Oof. Talk about a miscast set of characters for a story. I’m
not sure if it was the ridiculous space armor Hawkeye was wearing, the fact
that Shang Chi took on a huge alien, or Falcon had a bird-headed helmet, but I
could not take this thing seriously from start to finish.
From the start, Jonathan Hickman’s Avengers hasn’t
interested me. It is cold, clinical, and reads more like a project plan I’d
have at work than a comic book. The Builders’ goals were never clear to me,
other than they were bad for badness’ sake. I don’t understand the glut of Ex
Nihili characters. Those weirdoes from Mars shouldn’t be on the Avengers, and
frankly, I’m not sure that Cannonball, Sunspot, Smasher and the rest of the new
blood belong there either. Other than a few important teleports for Manifold,
none of the rookies have much to do.
This type of story worked in Annihilation because the
leading characters weren’t so moored to their home. Many of these characters
should not leave Earth-bound stories, not only do their cosmic adventures not
seem appropriate for the character, but it makes their Earthbound stories seem
small and insignificant.
The villains? Blah. The Builders are boring. Their expressionless
faces make them into too-similar baddies that look like flunkies for a better
villain. I couldn’t make myself care about them for the entire length of the
series. And Thanos? My gosh, for a villain that seems so easy to “get,” he’s
boring too. The main reason he’s attacking the Earth is to kill his son. He
goes through a big Inhuman-destroying amount of trouble to get it done. Except that
we’ve seen he has secret, invisible hunters, he’s got space supervillains. Heck,
I’d think that Thanos could have just handled the problem himself. Let’s not
even get into the silliness of Thane, Thanos’ son. The character design does
nothing for me.
I will say that Hickman at least lets his leads be the stars
of the book; Captain America, Hulk, and Captain Marvel do feel like the big
players even in a cosmic space alliance involving the whole Marvel U. Thor in
particular gets to deliver the big PLOT CHANGE moment of the series when he
kills one of the Builders’ evil robots. Now, how he did it then when he couldn’t
before? Not sure about that. How did Hawkeye start being able to hurt those
aliens on crazy faraway planets during montage sequences? Because of the power
of PLOT, of course! After literally MILLIONS of aliens dying in the early part
of the series, suddenly the tide changed because there were only two issues
left.
And the story where millions of aliens die? That’s just the
beginning of the series. It wraps up early to make room for two issues with the
Avengers trying to re-take Earth from Thanos’ clutches. But in the end, only
the new character can get the job done. Annoying.

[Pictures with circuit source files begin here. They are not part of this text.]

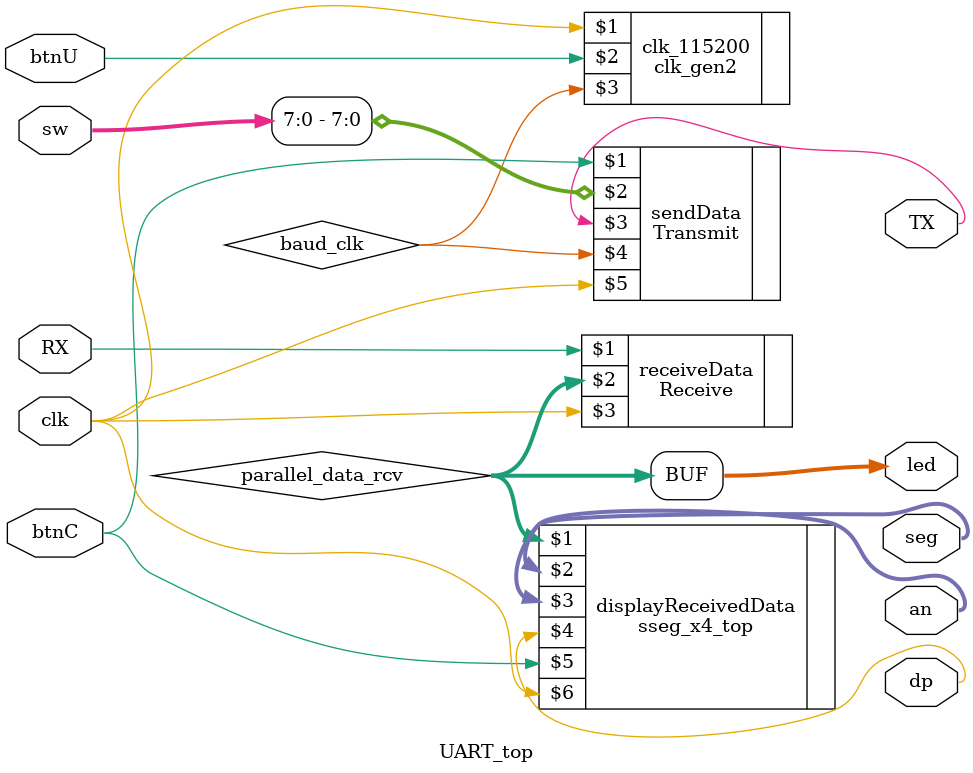
<source format=v>
`timescale 1ns / 1ps


module UART_top(
    input clk,
    input btnC,
    input btnU,
    output [6:0] seg,
    output dp,
    output [3:0] an,
    input [15:0] sw,
    output TX, // JA[4]
    input RX,  // JA[3]
    output [7:0] led
    );
    wire baud_clk;
    wire [7:0]parallel_data_rcv;
    assign led = parallel_data_rcv;
    
    clk_gen2 clk_115200(clk, btnU, baud_clk);
    Transmit sendData(btnC, sw[7:0], TX, baud_clk, clk);
    Receive receiveData(RX, parallel_data_rcv, clk);

    sseg_x4_top displayReceivedData(parallel_data_rcv, seg, an, dp, btnC, clk);
    
endmodule

</source>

For a series that feels this clinical and is trying so hard
to check off plot points, Jim Cheung does a decent job with the art. The main
characters all look on-model, and he does do a nice job with Smasher,
Gladiator, and some of the other cosmic characters. He can’t save Cap’s current
costume, but few can.
I cannot stand the
space suits on the more Earth bound heroes. As I said, most of them look
absolutely ridiculous in their segmented space armor that should rupture during
the first fight. Hulk in armor is not the Hulk. The bad guys all have pretty
good designs, and Thanos has a nice heft to him, but the good guys do not fare
as well.
This is another in a series of weak crossovers from Marvel.
I’m trying to think of the last one I really enjoyed, but I’d have to go back
pretty far to find one. For Infinity, I can say without a doubt that the
crossovers in Mighty Avengers and Wolverine & the X-Men were the high point
of the story.
This comic is EVIL and POOR.
1 comment:
Interesting. I actually kind of liked "Infinity" because I found it interesting how it took these normally Earth-located heroes and put them out of their element in space. I agree that the current run of Avengers comes off as too cold and clinical, however.